Figure 4.

Cytotoxicity and underlying mechanism of CuO NPs in AC16 cells. (A) TEM images of AC16 cells before exposure and (B) after exposure to 25 μg/mL CuO NPs for 6 h. (C) Effects of Cu ions (CuCl₂) and CuO NPs on the viability of AC16 cells. Cells were exposed to serial concentrations (0, 0.4, 0.8, 1.5, 3.1, 6.25, 12.5, 25, 50, 100, and 200 μg/mL) Cu ions or CuO NPs, and cell viability was assessed using the CCK-8 assay. (D) Live/dead staining of AC16 cells. The live and dead cells were stained with calcein AM (green) and PI (red), respectively. (E) CLSM images of AC16 cells to detect intracellular ROS (DCF, green). (F) Western blots of HO-1 and IL-8 expression. (G and H) ELISA analysis of IL-1β and TNF-α production. ** p < 0.01, *** p < 0.001 vs control.

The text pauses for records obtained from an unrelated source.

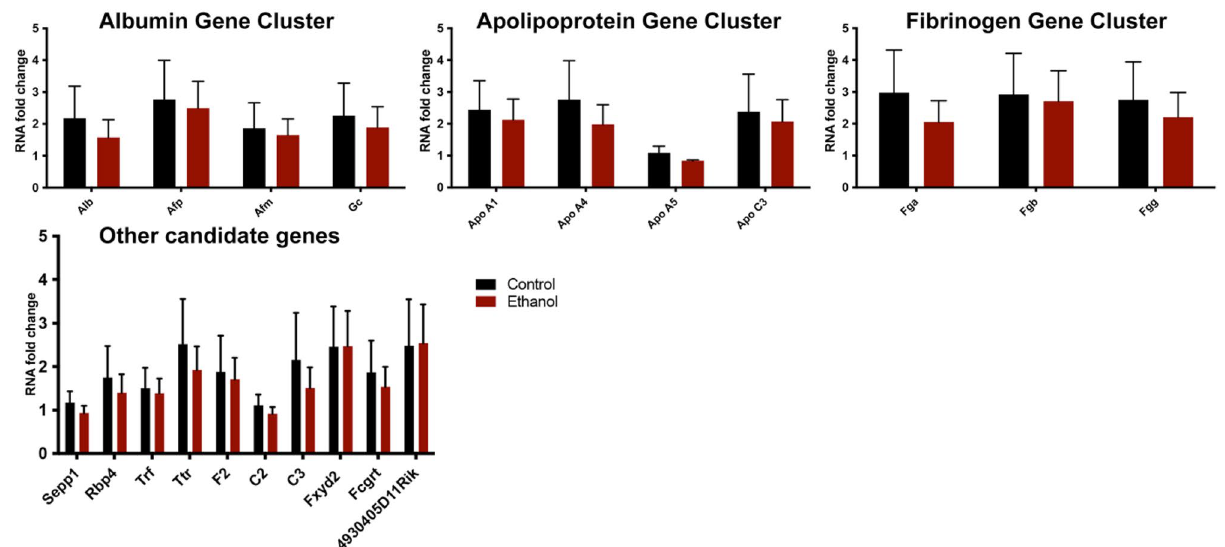
Figure 6. Placentae derived from the female offspring of EtOH-exposed sires do not exhibit altered gene expression of candidate genes identified in the male offspring. Using RT-qPCR and RNA samples isolated from female placentae derived from the offspring of EtOH-exposed sires, we assayed the expression of candidate genes within the albumin , apolipoprotein , and fibrinogen gene clusters, as well as other candidate genes identified in RNA-sequencing experiments. We normalized gene expression to the geometric mean of transcripts encoding Sdha , Mrpl1 , and Hprt (n = 8) and compared treatments using a one-way ANOVA. Error bars represent the standard error of the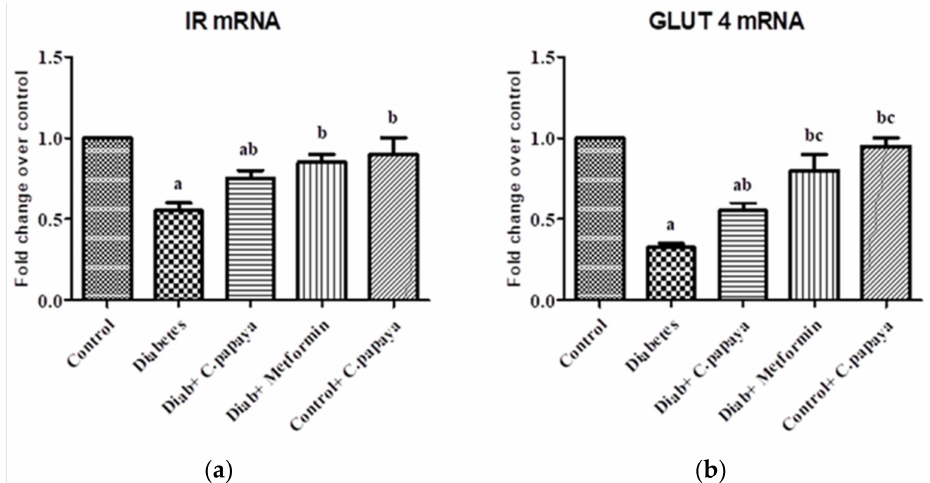
Figure 8. This figure represents the outcome of the ethanolic extract of C. papaya on IR ( a ) and GLUT4 ( b ) mRNA expression in the skeletal muscle of the control and diabetic rats. Each bar indicates the mean ± SEM of eight rats, with p < 0.05 indicating significant differences between the groups as: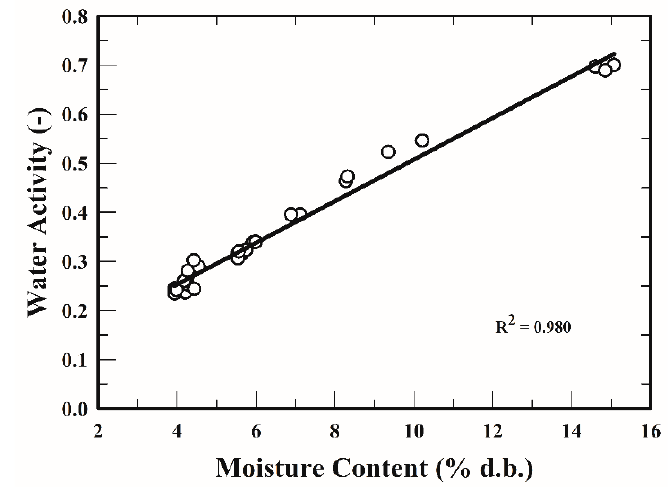
Figure 4. Profiles of the water activity of wheat germ during drying in the FBD at different set temperatures. The symbols represent the experimental data; the solid lines represent the simulated values; the dashed line represents the target water activity of 0.3.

CLSM images showing (I) mitochondrial membrane depolarization (JC-1, green) and (J) elevated superoxide generation (Mitosox Red, red). Cell nuclei were stained with DAPI (blue). From D to J, AC16 cells were treated with CuO NPs at 200, 100, 50, 25, 12.5 and 0 μg/mL for 6 h.